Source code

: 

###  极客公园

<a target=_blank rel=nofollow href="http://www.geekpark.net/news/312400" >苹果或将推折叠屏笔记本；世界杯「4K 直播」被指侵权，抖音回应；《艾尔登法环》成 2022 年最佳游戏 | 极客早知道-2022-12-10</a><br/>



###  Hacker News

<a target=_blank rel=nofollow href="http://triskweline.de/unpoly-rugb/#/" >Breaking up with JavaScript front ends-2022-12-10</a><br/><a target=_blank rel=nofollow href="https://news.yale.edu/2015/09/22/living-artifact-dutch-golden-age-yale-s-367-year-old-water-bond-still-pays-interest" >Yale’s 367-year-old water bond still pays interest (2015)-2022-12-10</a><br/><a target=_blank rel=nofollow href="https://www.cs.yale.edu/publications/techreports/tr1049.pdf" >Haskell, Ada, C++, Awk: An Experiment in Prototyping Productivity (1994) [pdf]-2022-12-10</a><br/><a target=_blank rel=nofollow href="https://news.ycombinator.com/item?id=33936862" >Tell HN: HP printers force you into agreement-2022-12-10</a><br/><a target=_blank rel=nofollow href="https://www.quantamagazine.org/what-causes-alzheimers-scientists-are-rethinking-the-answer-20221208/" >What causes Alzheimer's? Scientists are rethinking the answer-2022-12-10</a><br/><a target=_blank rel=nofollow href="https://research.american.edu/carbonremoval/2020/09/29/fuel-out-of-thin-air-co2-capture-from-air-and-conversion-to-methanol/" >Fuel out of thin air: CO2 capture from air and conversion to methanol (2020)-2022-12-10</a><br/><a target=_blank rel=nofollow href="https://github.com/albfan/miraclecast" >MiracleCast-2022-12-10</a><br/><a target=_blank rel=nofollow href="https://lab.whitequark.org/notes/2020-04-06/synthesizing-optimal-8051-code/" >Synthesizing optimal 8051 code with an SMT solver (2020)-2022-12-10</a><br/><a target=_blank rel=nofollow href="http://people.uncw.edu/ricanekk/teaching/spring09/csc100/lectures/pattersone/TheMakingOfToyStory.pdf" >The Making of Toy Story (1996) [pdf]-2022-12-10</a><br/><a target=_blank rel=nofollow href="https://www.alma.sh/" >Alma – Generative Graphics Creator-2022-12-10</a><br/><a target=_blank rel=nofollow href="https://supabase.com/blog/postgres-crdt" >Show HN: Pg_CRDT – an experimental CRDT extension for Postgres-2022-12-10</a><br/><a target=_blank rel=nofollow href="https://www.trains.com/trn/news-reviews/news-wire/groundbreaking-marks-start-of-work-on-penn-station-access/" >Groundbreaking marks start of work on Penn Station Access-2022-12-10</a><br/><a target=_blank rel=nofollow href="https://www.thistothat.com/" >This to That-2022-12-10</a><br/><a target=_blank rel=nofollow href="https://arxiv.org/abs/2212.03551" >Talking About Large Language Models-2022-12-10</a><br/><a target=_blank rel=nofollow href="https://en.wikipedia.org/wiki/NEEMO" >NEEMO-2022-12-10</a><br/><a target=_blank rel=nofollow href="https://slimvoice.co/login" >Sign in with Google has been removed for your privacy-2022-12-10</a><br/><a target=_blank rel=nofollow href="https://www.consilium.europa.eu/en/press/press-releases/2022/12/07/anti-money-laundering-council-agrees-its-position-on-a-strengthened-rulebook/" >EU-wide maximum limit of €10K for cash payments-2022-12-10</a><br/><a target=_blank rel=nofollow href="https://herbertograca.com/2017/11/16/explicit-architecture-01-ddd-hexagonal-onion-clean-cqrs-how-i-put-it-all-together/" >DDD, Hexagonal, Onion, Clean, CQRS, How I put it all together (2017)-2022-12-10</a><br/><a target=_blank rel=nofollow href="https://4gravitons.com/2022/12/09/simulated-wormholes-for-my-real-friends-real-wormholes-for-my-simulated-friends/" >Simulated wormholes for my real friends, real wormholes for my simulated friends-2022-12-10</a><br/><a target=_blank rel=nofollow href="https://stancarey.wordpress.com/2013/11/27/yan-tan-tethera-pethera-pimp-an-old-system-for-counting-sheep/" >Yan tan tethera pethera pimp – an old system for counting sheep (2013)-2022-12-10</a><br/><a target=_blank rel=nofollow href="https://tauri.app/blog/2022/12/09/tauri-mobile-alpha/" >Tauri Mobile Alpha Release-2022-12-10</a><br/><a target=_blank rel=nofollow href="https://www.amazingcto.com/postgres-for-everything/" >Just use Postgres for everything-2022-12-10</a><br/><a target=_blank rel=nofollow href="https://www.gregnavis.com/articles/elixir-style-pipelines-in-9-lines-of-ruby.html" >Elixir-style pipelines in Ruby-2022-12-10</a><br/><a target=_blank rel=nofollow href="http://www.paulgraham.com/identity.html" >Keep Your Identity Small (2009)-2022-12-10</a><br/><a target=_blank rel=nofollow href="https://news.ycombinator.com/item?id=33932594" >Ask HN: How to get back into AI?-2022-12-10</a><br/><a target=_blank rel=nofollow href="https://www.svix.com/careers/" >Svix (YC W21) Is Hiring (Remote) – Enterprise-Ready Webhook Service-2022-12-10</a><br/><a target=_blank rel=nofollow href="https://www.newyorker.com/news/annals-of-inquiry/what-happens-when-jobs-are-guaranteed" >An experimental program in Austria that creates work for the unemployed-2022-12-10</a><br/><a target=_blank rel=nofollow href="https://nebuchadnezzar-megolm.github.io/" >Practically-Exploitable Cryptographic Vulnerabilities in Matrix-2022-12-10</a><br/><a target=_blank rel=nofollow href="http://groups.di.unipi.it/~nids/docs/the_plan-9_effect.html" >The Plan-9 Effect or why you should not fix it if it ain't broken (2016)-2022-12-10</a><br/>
::::::::
To do: All lines of the data above must be returned exactly.

Exercise solution:
Source code

: 

###  极客公园

<a target=_blank rel=nofollow href="http://www.geekpark.net/news/312400" >苹果或将推折叠屏笔记本；世界杯「4K 直播」被指侵权，抖音回应；《艾尔登法环》成 2022 年最佳游戏 | 极客早知道-2022-12-10</a><br/>



###  Hacker News

<a target=_blank rel=nofollow href="http://triskweline.de/unpoly-rugb/#/" >Breaking up with JavaScript front ends-2022-12-10</a><br/><a target=_blank rel=nofollow href="https://news.yale.edu/2015/09/22/living-artifact-dutch-golden-age-yale-s-367-year-old-water-bond-still-pays-interest" >Yale’s 367-year-old water bond still pays interest (2015)-2022-12-10</a><br/><a target=_blank rel=nofollow href="https://www.cs.yale.edu/publications/techreports/tr1049.pdf" >Haskell, Ada, C++, Awk: An Experiment in Prototyping Productivity (1994) [pdf]-2022-12-10</a><br/><a target=_blank rel=nofollow href="https://news.ycombinator.com/item?id=33936862" >Tell HN: HP printers force you into agreement-2022-12-10</a><br/><a target=_blank rel=nofollow href="https://www.quantamagazine.org/what-causes-alzheimers-scientists-are-rethinking-the-answer-20221208/" >What causes Alzheimer's? Scientists are rethinking the answer-2022-12-10</a><br/><a target=_blank rel=nofollow href="https://research.american.edu/carbonremoval/2020/09/29/fuel-out-of-thin-air-co2-capture-from-air-and-conversion-to-methanol/" >Fuel out of thin air: CO2 capture from air and conversion to methanol (2020)-2022-12-10</a><br/><a target=_blank rel=nofollow href="https://github.com/albfan/miraclecast" >MiracleCast-2022-12-10</a><br/><a target=_blank rel=nofollow href="https://lab.whitequark.org/notes/2020-04-06/synthesizing-optimal-8051-code/" >Synthesizing optimal 8051 code with an SMT solver (2020)-2022-12-10</a><br/><a target=_blank rel=nofollow href="http://people.uncw.edu/ricanekk/teaching/spring09/csc100/lectures/pattersone/TheMakingOfToyStory.pdf" >The Making of Toy Story (1996) [pdf]-2022-12-10</a><br/><a target=_blank rel=nofollow href="https://www.alma.sh/" >Alma – Generative Graphics Creator-2022-12-10</a><br/><a target=_blank rel=nofollow href="https://supabase.com/blog/postgres-crdt" >Show HN: Pg_CRDT – an experimental CRDT extension for Postgres-2022-12-10</a><br/><a target=_blank rel=nofollow href="https://www.trains.com/trn/news-reviews/news-wire/groundbreaking-marks-start-of-work-on-penn-station-access/" >Groundbreaking marks start of work on Penn Station Access-2022-12-10</a><br/><a target=_blank rel=nofollow href="https://www.thistothat.com/" >This to That-2022-12-10</a><br/><a target=_blank rel=nofollow href="https://arxiv.org/abs/2212.03551" >Talking About Large Language Models-2022-12-10</a><br/><a target=_blank rel=nofollow href="https://en.wikipedia.org/wiki/NEEMO" >NEEMO-2022-12-10</a><br/><a target=_blank rel=nofollow href="https://slimvoice.co/login" >Sign in with Google has been removed for your privacy-2022-12-10</a><br/><a target=_blank rel=nofollow href="https://www.consilium.europa.eu/en/press/press-releases/2022/12/07/anti-money-laundering-council-agrees-its-position-on-a-strengthened-rulebook/" >EU-wide maximum limit of €10K for cash payments-2022-12-10</a><br/><a target=_blank rel=nofollow href="https://herbertograca.com/2017/11/16/explicit-architecture-01-ddd-hexagonal-onion-clean-cqrs-how-i-put-it-all-together/" >DDD, Hexagonal, Onion, Clean, CQRS, How I put it all together (2017)-2022-12-10</a><br/><a target=_blank rel=nofollow href="https://4gravitons.com/2022/12/09/simulated-wormholes-for-my-real-friends-real-wormholes-for-my-simulated-friends/" >Simulated wormholes for my real friends, real wormholes for my simulated friends-2022-12-10</a><br/><a target=_blank rel=nofollow href="https://stancarey.wordpress.com/2013/11/27/yan-tan-tethera-pethera-pimp-an-old-system-for-counting-sheep/" >Yan tan tethera pethera pimp – an old system for counting sheep (2013)-2022-12-10</a><br/><a target=_blank rel=nofollow href="https://tauri.app/blog/2022/12/09/tauri-mobile-alpha/" >Tauri Mobile Alpha Release-2022-12-10</a><br/><a target=_blank rel=nofollow href="https://www.amazingcto.com/postgres-for-everything/" >Just use Postgres for everything-2022-12-10</a><br/><a target=_blank rel=nofollow href="https://www.gregnavis.com/articles/elixir-style-pipelines-in-9-lines-of-ruby.html" >Elixir-style pipelines in Ruby-2022-12-10</a><br/><a target=_blank rel=nofollow href="http://www.paulgraham.com/identity.html" >Keep Your Identity Small (2009)-2022-12-10</a><br/><a target=_blank rel=nofollow href="https://news.ycombinator.com/item?id=33932594" >Ask HN: How to get back into AI?-2022-12-10</a><br/><a target=_blank rel=nofollow href="https://www.svix.com/careers/" >Svix (YC W21) Is Hiring (Remote) – Enterprise-Ready Webhook Service-2022-12-10</a><br/><a target=_blank rel=nofollow href="https://www.newyorker.com/news/annals-of-inquiry/what-happens-when-jobs-are-guaranteed" >An experimental program in Austria that creates work for the unemployed-2022-12-10</a><br/><a target=_blank rel=nofollow href="https://nebuchadnezzar-megolm.github.io/" >Practically-Exploitable Cryptographic Vulnerabilities in Matrix-2022-12-10</a><br/><a target=_blank rel=nofollow href="http://groups.di.unipi.it/~nids/docs/the_plan-9_effect.html" >The Plan-9 Effect or why you should not fix it if it ain't broken (2016)-2022-12-10</a><br/>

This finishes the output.